Lieber auf ein Problem fokussieren und dieses zu Ende lösen
Der Nachteil bei diesem Vorgehen: Damit wird die Komplexität exponentiell erhöht. Arbeiten unterschiedliche Arbeitsgruppen an solch stark verbundenen Themen, dann ergeben sich zwangsläufig Schnittstellen. Die Abstimmung raubt viel Zeit und macht die Problemlösung langsam. Ein etwas bildhafter Vergleich: Wenn wir einen neuen Schuh im Geschäft anprobieren, dann nehmen wir uns auch nicht den linken und den rechten Schuh gleichzeitig vor und versuchen parallel mit der linken Hand den linken Schuh und mit der rechten Hand den rechten Schuh zuzubinden. Wir probieren den einen und schauen, ob die Grösse stimmt. Wenn er passt, dann nehmen wir noch den andern und überprüfen, ob wir darin bequem laufen können.
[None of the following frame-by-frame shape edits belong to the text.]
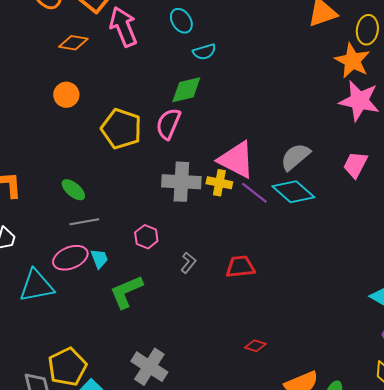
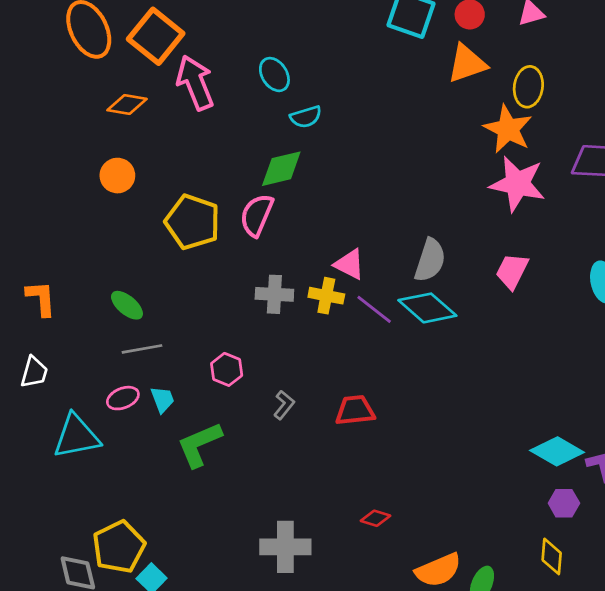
gray semicircle: (295, 157) -> (430, 260), turned 148
pink triangle: (236, 160) -> (350, 264), size x0.6
gray cross: (181, 182) -> (274, 294), size x0.7
pink ellipse: (70, 258) -> (123, 398), size x0.7
gray cross: (149, 367) -> (285, 547), moved, turned -33

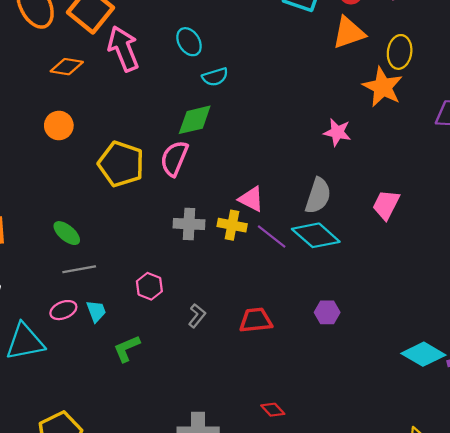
pink star: (517, 184) -> (337, 132), moved, size x0.6
green L-shape: (199, 445) -> (127, 349), size x0.7
purple hexagon: (564, 503) -> (327, 312), moved
red diamond: (375, 518) -> (273, 410), turned 30

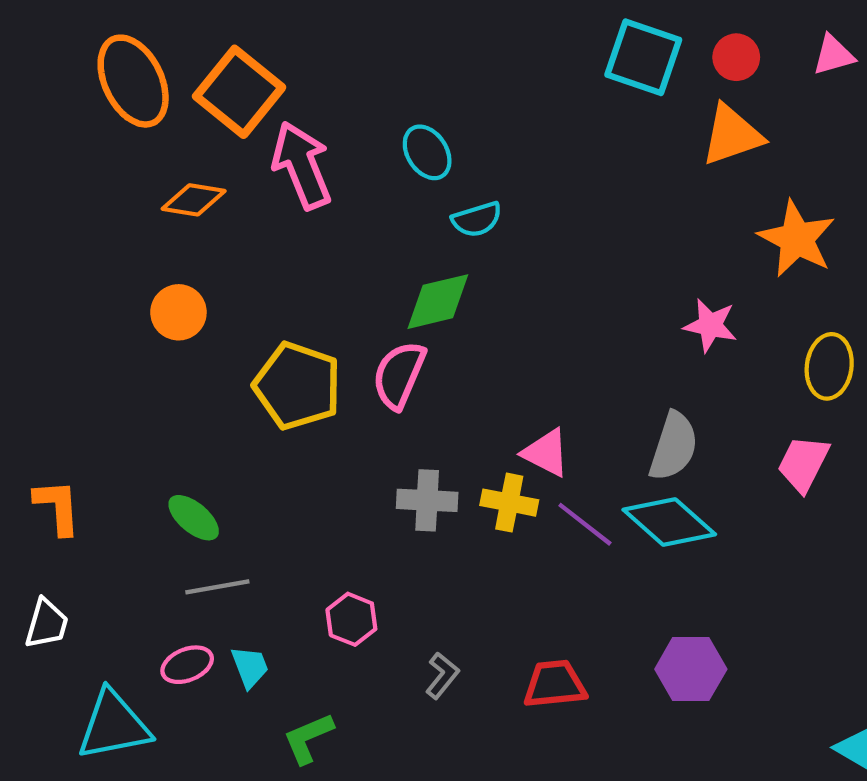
yellow ellipse: (400, 52) -> (829, 366), moved
purple hexagon: (327, 312) -> (691, 669), size x1.4

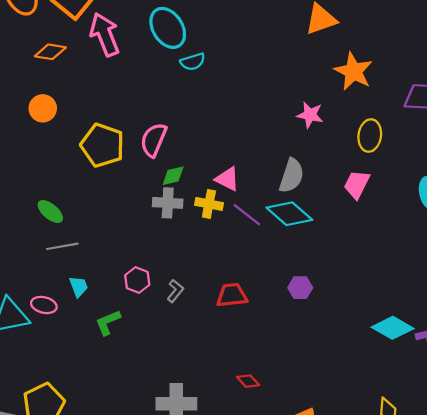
cyan ellipse: (427, 152) -> (168, 28), size x1.5
green diamond: (438, 302) -> (173, 176), moved, size x0.7
pink hexagon: (351, 619) -> (137, 280), moved
pink ellipse: (187, 665) -> (44, 305), moved, turned 35
purple hexagon: (691, 669) -> (300, 288), size x0.7

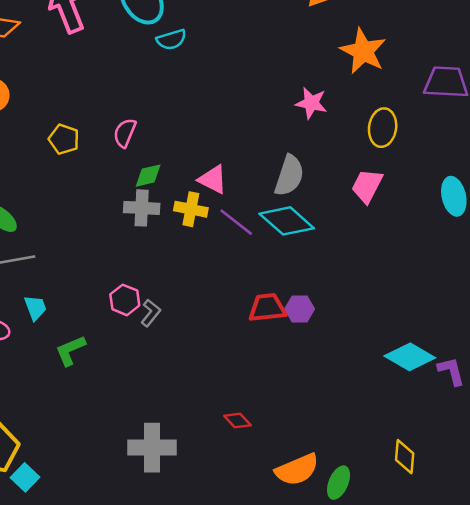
pink semicircle: (154, 140) -> (125, 133), size x0.7
yellow pentagon: (102, 145) -> (64, 139), size x0.6
pink hexagon: (137, 280) -> (125, 300), moved
red trapezoid: (232, 295) -> (267, 308), moved

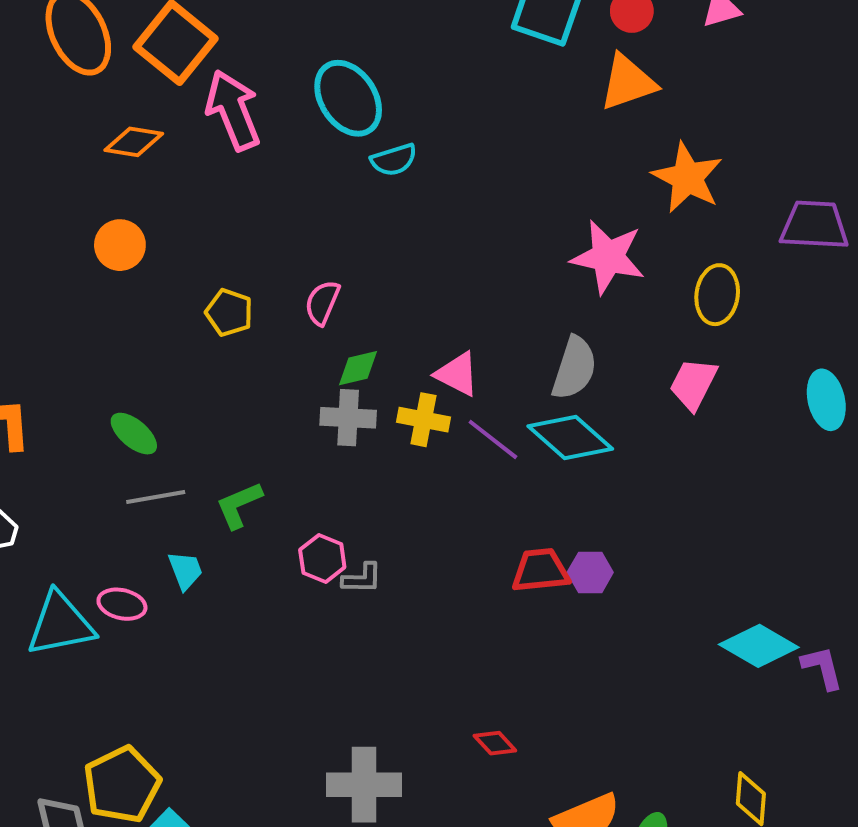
pink star: (311, 103) -> (608, 257), size x1.5
gray L-shape: (151, 313) -> (362, 578), turned 52
green L-shape: (70, 350) -> (239, 505), moved

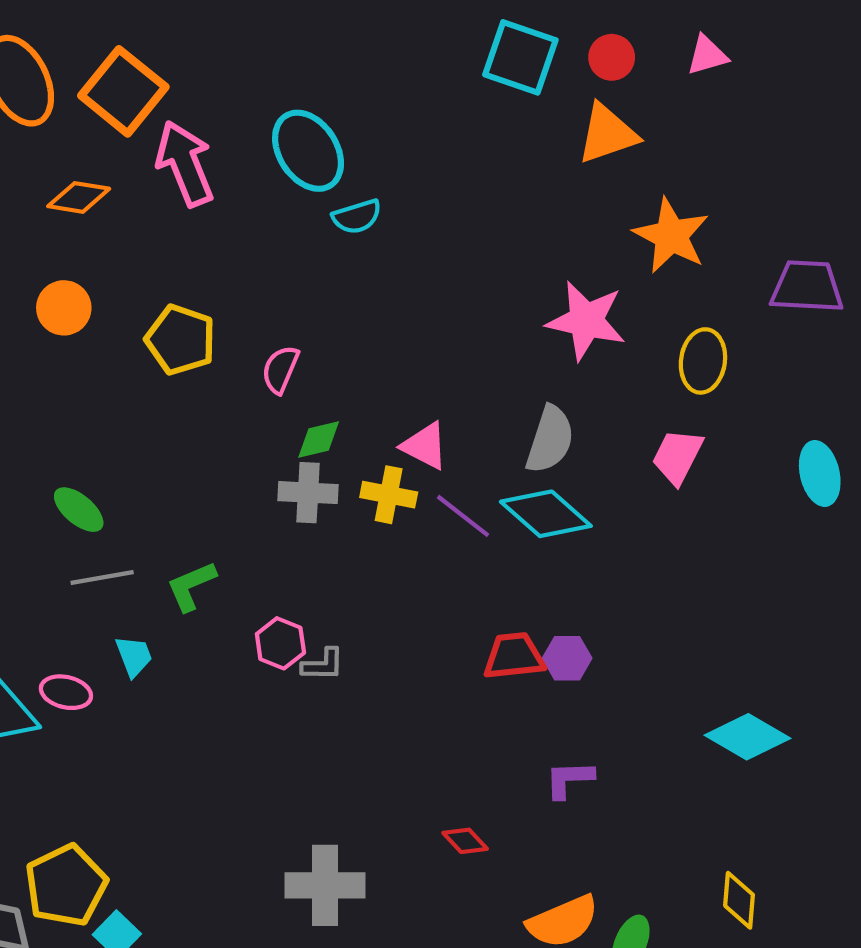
yellow pentagon: (229, 313) -> (181, 340), moved, size x1.4
purple L-shape: (822, 668) -> (569, 779), moved, turned -78

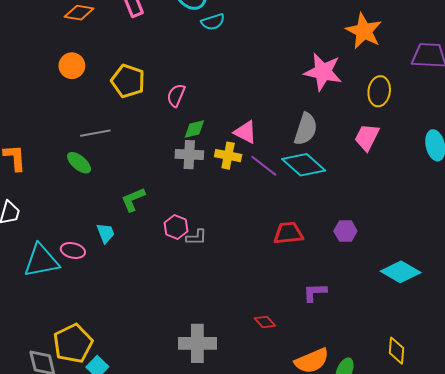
gray line: (102, 578) -> (95, 133), moved
purple hexagon: (567, 658) -> (345, 231), moved

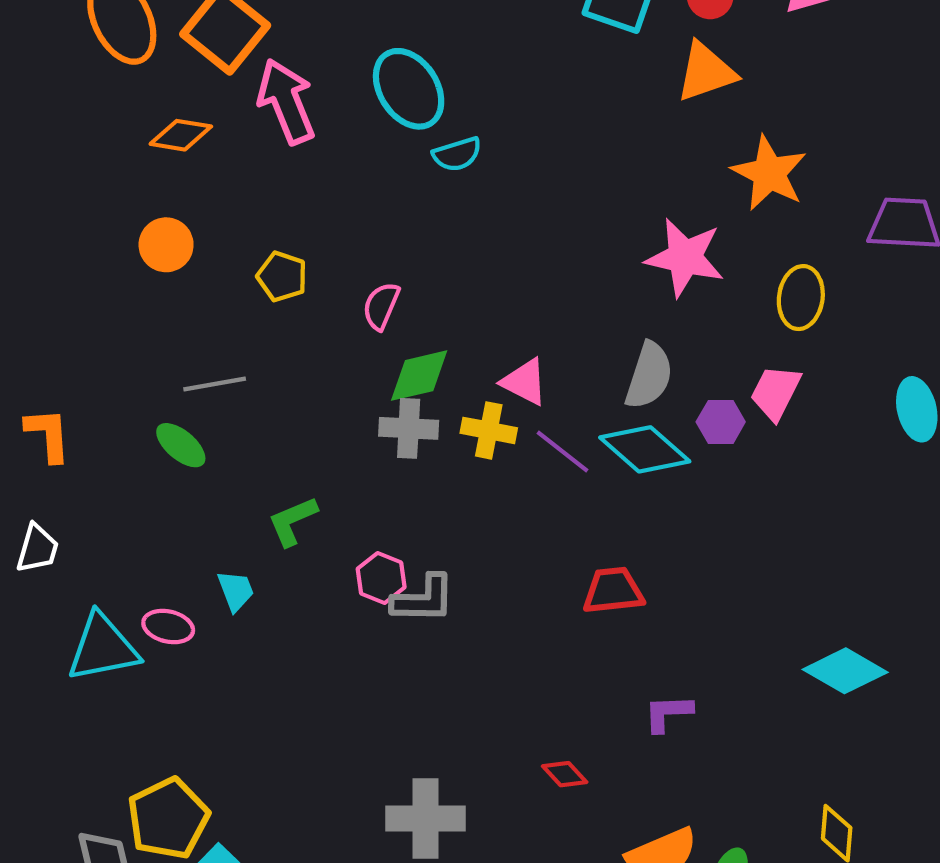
yellow pentagon: (128, 81) -> (282, 276), size x0.7
green diamond: (194, 129) -> (419, 376), size x1.4
purple hexagon: (345, 231) -> (721, 422), moved
gray L-shape: (196, 237) -> (423, 599), size x1.5

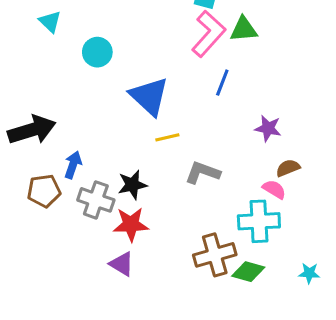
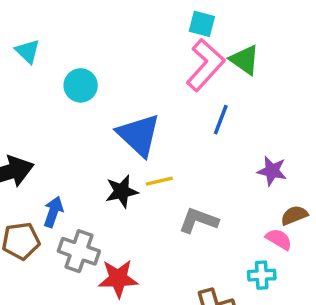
green triangle: (244, 29) -> (245, 60), turned 40
black star: (132, 185) -> (122, 191), moved
cyan cross: (259, 221) -> (262, 275), size x0.6

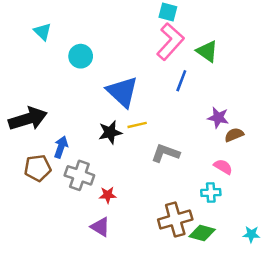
green triangle: (245, 60) -> (207, 51), moved
brown semicircle: (294, 215) -> (234, 135), moved
red star: (118, 279) -> (108, 195), size x0.6

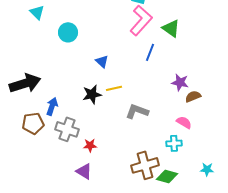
blue triangle: (122, 92) -> (102, 61), size x0.5
cyan star: (251, 234) -> (207, 169), moved

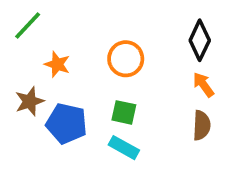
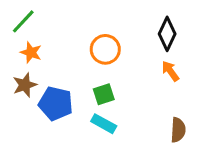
orange star: (57, 64) -> (31, 52), moved
green square: (124, 112) -> (104, 94), turned -30
brown semicircle: (202, 125) -> (178, 130), moved

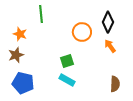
green line: (23, 21) -> (41, 14), moved, turned -48
orange circle: (105, 49) -> (82, 32), moved
blue pentagon: (56, 104) -> (23, 83), moved

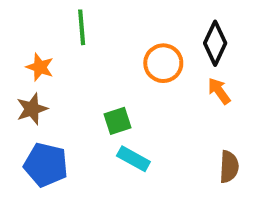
green square: (67, 61) -> (118, 121), moved

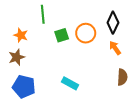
green square: (118, 121) -> (62, 35), moved
brown semicircle: (229, 167) -> (122, 77), moved

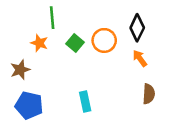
orange star: (21, 35) -> (39, 43), moved
green square: (62, 35) -> (75, 43), turned -32
cyan rectangle: (70, 83) -> (85, 102), turned 49

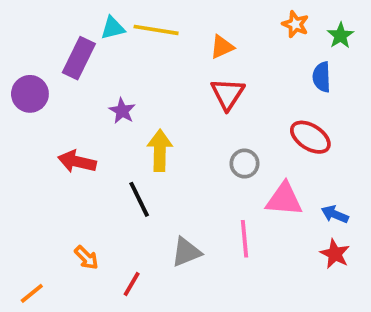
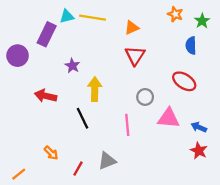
pink line: (245, 239) -> (127, 125), moved
gray triangle: (186, 252) -> (107, 161), moved

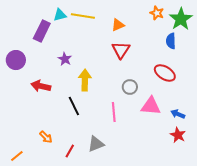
green star: (202, 21) -> (181, 19), size x1.6
purple circle: (18, 56) -> (16, 60), moved

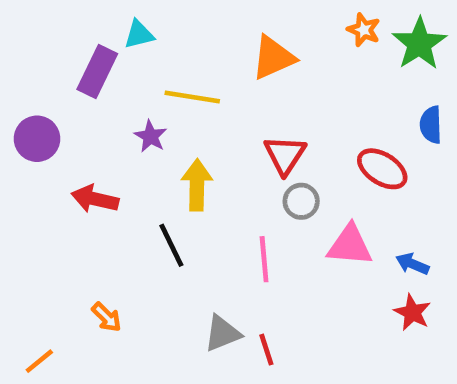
yellow line: (83, 16) -> (192, 97), moved
orange triangle: (118, 25) -> (273, 58), size x1.5
blue semicircle: (171, 41) -> (431, 125), moved
red triangle: (121, 50) -> (285, 155), moved
red line: (70, 151) -> (266, 350), moved, turned -48

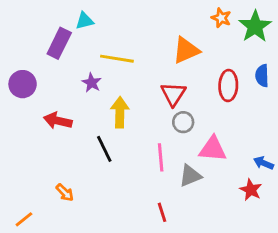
orange triangle: (273, 58) -> (186, 50), moved
red ellipse: (382, 169) -> (228, 86), moved, turned 60
blue arrow: (412, 264) -> (263, 163), moved
gray triangle: (222, 333) -> (190, 176), moved

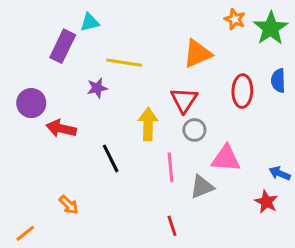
purple star: (92, 83) -> (97, 88), turned 30
purple circle: (23, 84) -> (31, 103), moved
yellow arrow: (120, 112) -> (148, 124), moved

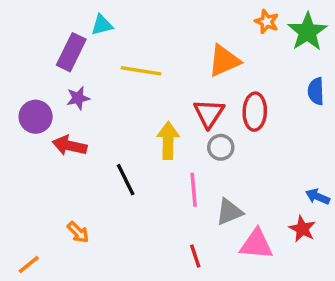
purple star: (97, 88) -> (78, 98), moved
red ellipse: (242, 91) -> (255, 112), moved
pink triangle: (226, 158) -> (256, 244), moved

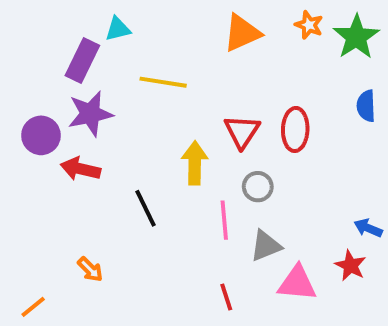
orange triangle: (224, 61) -> (242, 33), moved
purple star: (78, 98) -> (90, 114), size x1.6
gray circle: (221, 147) -> (258, 187), moved

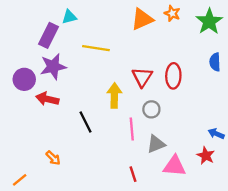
orange star: (309, 25) -> (172, 13), moved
Ein Vorgehen Schritt für Schritt hilft uns also den Fokus zu wahren und unsere Ressourcen genau auf das zu fokussieren, das im Moment sinnvoll ist. Natürlich macht eine langfristige Vision Sinn, da sie Orientierung gibt. Aber das Runterbrechen einer Vision auf verschiedene Handlungsfelder oder gar Massnahmen ist eine Aktivität, die viel Zeit braucht. Zeit, die wir dafür investieren könnten, um Probleme zu lösen. Denn die Wahrscheinlichkeit, dass sich Handlungsschwerpunkte in der Zwischenzeit verändern, ist relativ hoch. Und dann wären wir froh gewesen, wir hätten die Zeit lieber für etwas genutzt, das auch Wirkung erzielt hat.